[YOUR GOAL]: Return each line of the listing below that contains the string "images", treating uppercase and lowercase letters as different.

[DATA FOR THE TASK]:

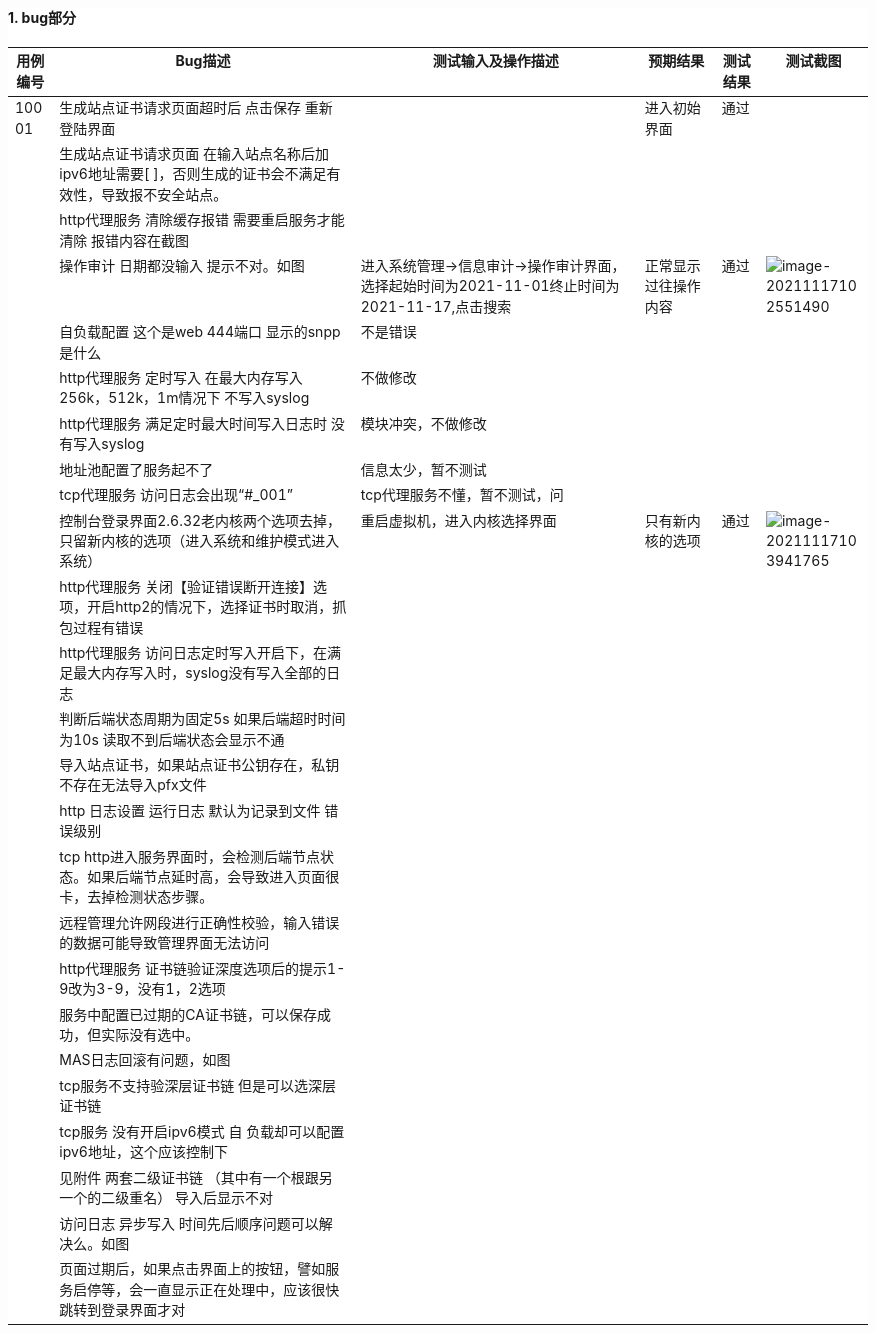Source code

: 

#### 1. bug部分

| 用例编号 | Bug描述                                                      | 测试输入及操作描述                                           | 预期结果             | 测试结果 | 测试截图                                                     |
| -------- | ------------------------------------------------------------ | ------------------------------------------------------------ | -------------------- | -------- | ------------------------------------------------------------ |
| 10001    | 生成站点证书请求页面超时后 点击保存 重新登陆界面             |                                                              | 进入初始界面         | 通过     |                                                              |
|          | 生成站点证书请求页面 在输入站点名称后加ipv6地址需要[ ]，否则生成的证书会不满足有效性，导致报不安全站点。 |                                                              |                      |          |                                                              |
|          | http代理服务 清除缓存报错 需要重启服务才能清除 报错内容在截图 |                                                              |                      |          |                                                              |
|          | 操作审计 日期都没输入 提示不对。如图                         | 进入系统管理->信息审计->操作审计界面，选择起始时间为2021-11-01终止时间为2021-11-17,点击搜索 | 正常显示过往操作内容 | 通过     | ![image-20211117102551490](C:\Users\admin\AppData\Roaming\Typora\typora-user-images\image-20211117102551490.png) |
|          | 自负载配置 这个是web 444端口 显示的snpp是什么                | 不是错误                                                     |                      |          |                                                              |
|          | http代理服务 定时写入 在最大内存写入256k，512k，1m情况下 不写入syslog | 不做修改                                                     |                      |          |                                                              |
|          | http代理服务 满足定时最大时间写入日志时 没有写入syslog       | 模块冲突，不做修改                                           |                      |          |                                                              |
|          | 地址池配置了服务起不了                                       | 信息太少，暂不测试                                           |                      |          |                                                              |
|          | tcp代理服务 访问日志会出现“#_001”                            | tcp代理服务不懂，暂不测试，问                                |                      |          |                                                              |
|          | 控制台登录界面2.6.32老内核两个选项去掉，只留新内核的选项（进入系统和维护模式进入系统） | 重启虚拟机，进入内核选择界面                                 | 只有新内核的选项     | 通过     | ![image-20211117103941765](C:\Users\admin\AppData\Roaming\Typora\typora-user-images\image-20211117103941765.png) |
|          | http代理服务 关闭【验证错误断开连接】选项，开启http2的情况下，选择证书时取消，抓包过程有错误 |                                                              |                      |          |                                                              |
|          | http代理服务 访问日志定时写入开启下，在满足最大内存写入时，syslog没有写入全部的日志 |                                                              |                      |          |                                                              |
|          | 判断后端状态周期为固定5s 如果后端超时时间为10s 读取不到后端状态会显示不通 |                                                              |                      |          |                                                              |
|          | 导入站点证书，如果站点证书公钥存在，私钥不存在无法导入pfx文件 |                                                              |                      |          |                                                              |
|          | http 日志设置 运行日志 默认为记录到文件 错误级别             |                                                              |                      |          |                                                              |
|          | tcp http进入服务界面时，会检测后端节点状态。如果后端节点延时高，会导致进入页面很卡，去掉检测状态步骤。 |                                                              |                      |          |                                                              |
|          | 远程管理允许网段进行正确性校验，输入错误的数据可能导致管理界面无法访问 |                                                              |                      |          |                                                              |
|          | http代理服务 证书链验证深度选项后的提示1-9改为3-9，没有1，2选项 |                                                              |                      |          |                                                              |
|          | 服务中配置已过期的CA证书链，可以保存成功，但实际没有选中。   |                                                              |                      |          |                                                              |
|          | MAS日志回滚有问题，如图                                      |                                                              |                      |          |                                                              |
|          | tcp服务不支持验深层证书链 但是可以选深层证书链               |                                                              |                      |          |                                                              |
|          | tcp服务 没有开启ipv6模式 自 负载却可以配置ipv6地址，这个应该控制下 |                                                              |                      |          |                                                              |
|          | 见附件 两套二级证书链 （其中有一个根跟另一个的二级重名） 导入后显示不对 |                                                              |                      |          |                                                              |
|          | 访问日志 异步写入 时间先后顺序问题可以解决么。如图           |                                                              |                      |          |                                                              |
|          | 页面过期后，如果点击界面上的按钮，譬如服务启停等，会一直显示正在处理中，应该很快跳转到登录界面才对 |                                                              |                      |          |                                                              |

[YOUR RESPONSE]:
|          | 操作审计 日期都没输入 提示不对。如图                         | 进入系统管理->信息审计->操作审计界面，选择起始时间为2021-11-01终止时间为2021-11-17,点击搜索 | 正常显示过往操作内容 | 通过     | ![image-20211117102551490](C:\Users\admin\AppData\Roaming\Typora\typora-user-images\image-20211117102551490.png) |
|          | 控制台登录界面2.6.32老内核两个选项去掉，只留新内核的选项（进入系统和维护模式进入系统） | 重启虚拟机，进入内核选择界面                                 | 只有新内核的选项     | 通过     | ![image-20211117103941765](C:\Users\admin\AppData\Roaming\Typora\typora-user-images\image-20211117103941765.png) |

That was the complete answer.